Playing with nRF24L01+ RF module

By | 2014-06-17

Preface

Recently I’ve received an order from China containing lots of cool stuff. One of this is a cheap radio frequency module. I was playing around with this a bit and I’m happy to share my experiments with you.

 

Kickstart

I had lots of trouble staring up the unit. Fortunately there is an Arduino program called “Poor Man’s Wireless 2.4GHz Scanner”, so I could manage to figure out my wiring problems.

The most common problem with this module is the arrange of the pins. First of all it was hard to figure out the right pinouts, but the more problematic part was that the pins are ordered in two rows. This makes prototyping the board very hard.

The second problem was finding the right Arduino library. The library RF24 was just not right. But the library Mirf worked well.

→ Mirf project page

Wiring

The pinout of the module is not straight forward. When you hold the module, so that the components facing to you, and the crystal is at the bottom, you will have the right order of the pins, so:

1 2
3 4
5 6
7 8

nrf24l01

To connect it with the Arduino I’ve used the hardware Spi bus (11,12,13 pins), and used the 9 and 10 pins for CE and CSN, so all five connections are one after each other. So the wiring is:

1 2   1-GND         2-VCC (3.3V)
3 4   3-CE (D9)     4-CSN (D10)
5 6   5-SCK (D13)   6-MOSI (D11)
7 8   7-MISO (D12)  8-IRQ

Please note that this module requires 3.3V power to pin 2. The for the logic level you can use 5Volts. I’ve used the 3.3 Volts output of the Arduino.

I’ve also hooked up a Nokia LCD display for the “client side”, but in this case you might want to use a regular 16×2 LCD display instead.

There is a switch wired up to make some interaction.

Goal

My goal was to test the unit, how reliable it is. So I was sending date from the “client” to the “server”, the server echos the post, and at the client side I collect statistics about the transfer.

I’ve also made it possible to switch channel in the units. With this feature you can see how can you pass commands from one side to the other.

Excerpted records
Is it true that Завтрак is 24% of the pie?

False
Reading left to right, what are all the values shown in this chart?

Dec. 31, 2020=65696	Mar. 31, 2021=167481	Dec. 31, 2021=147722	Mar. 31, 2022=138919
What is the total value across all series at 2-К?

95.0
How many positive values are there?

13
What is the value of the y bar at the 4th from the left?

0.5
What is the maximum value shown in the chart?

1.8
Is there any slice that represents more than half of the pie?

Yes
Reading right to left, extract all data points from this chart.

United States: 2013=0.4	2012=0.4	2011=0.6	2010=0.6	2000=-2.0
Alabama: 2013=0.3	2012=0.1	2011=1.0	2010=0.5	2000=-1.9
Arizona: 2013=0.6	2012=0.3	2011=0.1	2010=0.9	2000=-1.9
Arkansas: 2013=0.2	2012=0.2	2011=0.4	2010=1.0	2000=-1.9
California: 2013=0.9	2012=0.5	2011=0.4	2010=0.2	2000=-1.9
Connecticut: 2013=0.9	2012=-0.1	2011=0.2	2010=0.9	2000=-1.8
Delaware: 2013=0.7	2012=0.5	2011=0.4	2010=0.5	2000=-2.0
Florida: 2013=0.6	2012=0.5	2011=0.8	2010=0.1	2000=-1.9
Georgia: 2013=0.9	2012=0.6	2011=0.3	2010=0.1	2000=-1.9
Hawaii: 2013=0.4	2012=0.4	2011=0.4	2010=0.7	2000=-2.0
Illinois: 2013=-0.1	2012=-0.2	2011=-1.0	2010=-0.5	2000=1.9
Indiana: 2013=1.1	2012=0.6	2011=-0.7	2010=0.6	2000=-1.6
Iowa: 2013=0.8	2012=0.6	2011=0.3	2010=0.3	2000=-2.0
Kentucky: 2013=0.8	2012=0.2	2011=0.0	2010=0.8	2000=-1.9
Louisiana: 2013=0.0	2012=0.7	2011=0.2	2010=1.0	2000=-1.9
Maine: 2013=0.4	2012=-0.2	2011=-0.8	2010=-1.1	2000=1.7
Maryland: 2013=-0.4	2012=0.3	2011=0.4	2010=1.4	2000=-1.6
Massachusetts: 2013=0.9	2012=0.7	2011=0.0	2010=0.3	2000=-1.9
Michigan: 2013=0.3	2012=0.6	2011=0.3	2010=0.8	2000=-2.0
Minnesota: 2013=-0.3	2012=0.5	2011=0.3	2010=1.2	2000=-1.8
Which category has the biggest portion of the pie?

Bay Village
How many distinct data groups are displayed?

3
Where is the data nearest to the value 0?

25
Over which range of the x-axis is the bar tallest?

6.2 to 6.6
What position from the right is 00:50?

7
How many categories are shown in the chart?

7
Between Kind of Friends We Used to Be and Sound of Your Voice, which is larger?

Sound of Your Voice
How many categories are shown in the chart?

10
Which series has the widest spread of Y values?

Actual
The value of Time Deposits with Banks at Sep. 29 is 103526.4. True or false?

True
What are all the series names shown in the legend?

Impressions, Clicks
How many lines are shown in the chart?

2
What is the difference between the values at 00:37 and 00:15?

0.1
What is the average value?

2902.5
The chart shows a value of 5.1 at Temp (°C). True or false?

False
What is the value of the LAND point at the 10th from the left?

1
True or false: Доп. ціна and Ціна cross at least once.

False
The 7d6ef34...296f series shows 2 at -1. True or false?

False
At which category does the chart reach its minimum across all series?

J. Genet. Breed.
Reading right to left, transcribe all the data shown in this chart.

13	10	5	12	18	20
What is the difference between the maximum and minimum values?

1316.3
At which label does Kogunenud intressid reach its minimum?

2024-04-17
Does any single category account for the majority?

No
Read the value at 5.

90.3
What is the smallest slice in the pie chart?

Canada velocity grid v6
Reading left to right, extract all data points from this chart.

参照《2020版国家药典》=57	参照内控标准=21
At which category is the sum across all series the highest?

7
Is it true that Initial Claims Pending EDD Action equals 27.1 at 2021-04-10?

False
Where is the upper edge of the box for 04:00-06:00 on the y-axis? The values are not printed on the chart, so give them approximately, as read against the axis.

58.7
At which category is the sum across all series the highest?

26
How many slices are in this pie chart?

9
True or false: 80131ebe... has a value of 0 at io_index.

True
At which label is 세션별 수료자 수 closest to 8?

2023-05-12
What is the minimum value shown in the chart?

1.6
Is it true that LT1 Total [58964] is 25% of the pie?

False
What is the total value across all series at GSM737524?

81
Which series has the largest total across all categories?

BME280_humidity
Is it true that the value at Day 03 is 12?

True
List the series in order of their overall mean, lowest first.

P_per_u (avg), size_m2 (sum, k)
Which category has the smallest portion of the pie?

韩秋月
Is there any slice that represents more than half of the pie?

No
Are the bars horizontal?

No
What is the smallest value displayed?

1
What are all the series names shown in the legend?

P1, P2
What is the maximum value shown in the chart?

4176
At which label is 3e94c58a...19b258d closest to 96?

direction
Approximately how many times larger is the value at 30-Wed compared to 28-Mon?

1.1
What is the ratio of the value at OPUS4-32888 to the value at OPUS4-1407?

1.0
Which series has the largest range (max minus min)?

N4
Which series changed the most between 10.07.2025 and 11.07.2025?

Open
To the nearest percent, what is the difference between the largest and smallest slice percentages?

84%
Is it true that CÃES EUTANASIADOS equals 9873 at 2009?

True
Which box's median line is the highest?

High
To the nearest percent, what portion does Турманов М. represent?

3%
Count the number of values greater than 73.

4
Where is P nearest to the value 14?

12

Instructions
- 1) Answer these about the nRF24L01+ write-up:
(a) Which Arduino library worked with the module?
(b) What voltage does the module require on pin 2?
(c) Which Arduino pins were used for CE and CSN?
- 2) Continue the write-up on the nRF24L01+ radio module after its last sentence.
The items aren't needed for anything here.

Set of answers
- 1)
(a) Mirf
(b) 3.3V
(c) 9 for CE and 10 for CSN

- 2)
Software

One of the most important thing is the data you are about to transfer. Now I’ve used a structure for this called RfPacketType. You may use a custom structure of your need, mine is just a sample. This type of data structure can used for transfer. Note how it is used for defining the payload size,

  Mirf.payload = sizeof(RfPacketType); // -- define data size

and for the transfer:

  Mirf.send((byte *)&packet);

Also note that to maximal packet size (payload size) is 32 bytes. So you need to be sure that your defined structure does not exceed this size.

After all initializations the client sends data to the server, and waits for response. I’ve figured out that a normal handhake is done in about 1 millisecond, so an 50 milliseconds timeout for the response is more than enough.

After the data arrived back some checks are done.

In every LOG_MS milliseconds the statistics are shown in the display.

A channel switching logic implemented. So when the witch was pressed a special command is sent to the server. I case the response arrived switch was performed.

The server side is very similar, but it is free from the statistical junk.

Note: The channel switching strategy is not bombproof. There can be a situation where the server echos back the acknowledge for channel switching and changes to that channel, but acknowledge was lost in “the air”. And the two units looses the synchrony.

→ Download the software from this link.

Observations

The unit seams to be very reliable.  It worked indoor through walls, and more than 60 meters when there were no other objects standing between the two units.

I’ve also realized that this unit does not accepts broken data. So I was created a simplified version of the client software.

I’ve measured 0.01 Amperes in 3.3 Volts as power consumption.